Every time a packet passes through a router the TTL number is one less than before. If this counter didn't exist the internet as we know it could be at 100% bandwidth bouncing these packets back and forth that would never find a home if the destination is unreachable. That would make the internet unusable.----
Thanks to BlitzenZeus for these answers.
good and thanks
Thanks a Lot It Was HelpFull
The TCP Receive Window has a default value of only about 8K bytes in Windows 95/98/NT, and about 16K bytes in Windows Me/2000/XP, which is adequate for relatively slow dialup modems and for high-speed networks with relatively low latency (e.g., less than 20 milliseconds). Increasing the TCP Receive Window above the default settings (e.g., to 32-64K) can substantially improve throughput on high-speed Cable Modem or DSL connections where there is higher latency (e.g., 100-200 milliseconds), as is often the case on the Internet, particularly over long network paths. (Increasing the TCP Receive Window will usually not have an adverse effect on other connections.)
For example, let's consider the case of downloading a file at 150 kilobytes per second from a remote server over a typical 1.5Mbps broadband connection. A default TCP Receive Window of 8K bytes will be filled in only about 53 milliseconds, which is often shorter than the round-trip latency on the Internet. When the window is full, the sender has to stop sending until an acknowledgment of the data that was received comes back from the recipient.

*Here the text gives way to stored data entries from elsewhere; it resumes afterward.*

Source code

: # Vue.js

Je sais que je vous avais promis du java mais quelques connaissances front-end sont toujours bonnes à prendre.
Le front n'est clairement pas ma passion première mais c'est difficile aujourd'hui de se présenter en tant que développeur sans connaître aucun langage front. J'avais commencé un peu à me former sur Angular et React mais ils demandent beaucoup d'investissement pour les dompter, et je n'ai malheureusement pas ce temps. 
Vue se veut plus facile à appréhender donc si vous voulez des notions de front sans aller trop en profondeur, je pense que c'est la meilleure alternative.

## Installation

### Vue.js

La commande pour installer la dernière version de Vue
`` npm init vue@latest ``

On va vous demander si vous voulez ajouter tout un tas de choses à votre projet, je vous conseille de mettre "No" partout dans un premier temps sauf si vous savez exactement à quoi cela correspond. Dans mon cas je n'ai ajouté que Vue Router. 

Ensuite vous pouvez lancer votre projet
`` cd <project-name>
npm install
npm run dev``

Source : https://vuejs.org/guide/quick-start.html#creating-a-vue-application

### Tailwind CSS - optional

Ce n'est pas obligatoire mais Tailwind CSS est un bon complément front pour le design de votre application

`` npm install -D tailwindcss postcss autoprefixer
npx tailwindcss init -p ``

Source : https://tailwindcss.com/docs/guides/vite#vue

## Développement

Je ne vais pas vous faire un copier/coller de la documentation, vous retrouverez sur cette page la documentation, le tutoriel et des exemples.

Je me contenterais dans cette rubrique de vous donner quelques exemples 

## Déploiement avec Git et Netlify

With a TCP Receive Window of 32K bytes, the sender can continue for as long as 217 milliseconds without an acknowledgment, which should permit uninterrupted data flow even when latency is 100-200 milliseconds or more. (With a TCP Receive Window of 64K bytes, the sender can continue for as long as 450 milliseconds.)

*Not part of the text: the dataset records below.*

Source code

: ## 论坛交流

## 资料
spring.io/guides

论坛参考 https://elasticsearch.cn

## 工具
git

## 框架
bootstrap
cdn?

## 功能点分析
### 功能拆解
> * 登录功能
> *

The moral of the story is this: Slower download speeds on lower latency need a smaller (say, 10K) RWIN. High speed connections on long latency networks may need a much larger RWIN (say, 32000). Here below are some suggested settings to try for broadband connections, based on latency and rated download speed.
Low latency (<40ms)
500 Kbps --- RWIN 5000
1000 Kbps -- RWIN 10000
1500 Kbps -- RWIN 15000
2000 Kbps -- RWIN 20000
2500 Kbps -- RWIN 25000
Medium latency (<90ms)
500 Kbps --- RWIN 10000
1000 Kbps -- RWIN 15000
1500 Kbps -- RWIN 20000
2000 Kbps -- RWIN 25000
2500 Kbps -- RWIN 30000
Long latency (<150ms)
500 Kbps --- RWIN 15000
1000 Kbps -- RWIN 20000
1500 Kbps -- RWIN 25000
2000 Kbps -- RWIN 30000
2500 Kbps -- RWIN 35000
Adjusting your RWIN will not affect your rated line speed, it only allows for transfers to be of maximum efficiency. Some users should note that even if they signed up for 1.5Mbps max service they may be capped at lowers speeds such as 768Kbps or 384Kbps, depending on individual line conditions. Your RWIN has no effect (well, a negligible effect, anyway) on your TTL, MTU or latency! A well tuned RWIN can, however, greatly improve transfer speeds by increasing data transfer efficiency.
No mention in this important FAQ of how and where to access the RWIN window and its fields to make the damn change!
Logically, you would also like to get as much data on each transfer as they are willing to send, so you would want select an MTU of 1500 (if your ISP supports it). This would ensure the best possible transfers. If you are using router PPPoE, then your max MTU as allowed by your ISPs and the PPPoE protocol is 1492. Other versions of PPPoE have maximum MTUs of 1400-1492(1438 max for AOL Plus, but 1400 is a better setting for AOL.) You may need to check with your ISP to find out what the maximum MTU is for your network. Setting an MTU that is too small or too great can have extremely deleterious effects on your broadband preformance. Altering your MTU will not affect your latency or TTL. Adjusting the MTU to its ideal setting creates more efficient transfers and thus better overall performance. A well-tweaked system can have high speed, fewer errors and better transfer efficiency.